_Instructions for the task_: Using the listing, copy each whole line that features "Medien".

_Supplied records_:
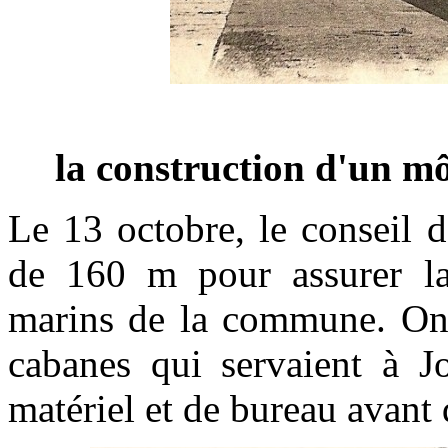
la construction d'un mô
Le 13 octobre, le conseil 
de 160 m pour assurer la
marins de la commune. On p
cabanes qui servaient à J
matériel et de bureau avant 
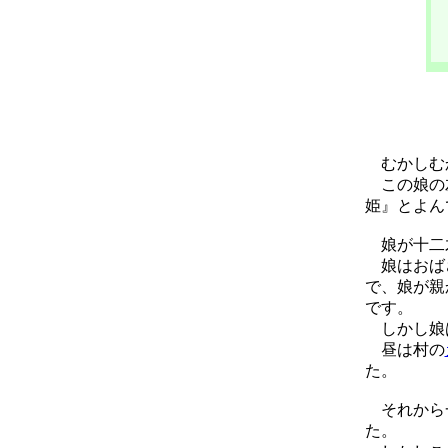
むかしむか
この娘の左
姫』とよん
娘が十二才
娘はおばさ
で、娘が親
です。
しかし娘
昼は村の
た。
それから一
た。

---

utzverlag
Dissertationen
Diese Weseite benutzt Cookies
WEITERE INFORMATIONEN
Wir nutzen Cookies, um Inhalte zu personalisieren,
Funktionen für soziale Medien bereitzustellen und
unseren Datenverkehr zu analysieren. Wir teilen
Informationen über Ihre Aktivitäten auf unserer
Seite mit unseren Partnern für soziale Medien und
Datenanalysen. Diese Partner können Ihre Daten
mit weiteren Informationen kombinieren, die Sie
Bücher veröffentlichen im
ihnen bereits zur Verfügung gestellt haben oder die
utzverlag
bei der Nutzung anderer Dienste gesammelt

_Expected answer_:
Funktionen für soziale Medien bereitzustellen und
Seite mit unseren Partnern für soziale Medien und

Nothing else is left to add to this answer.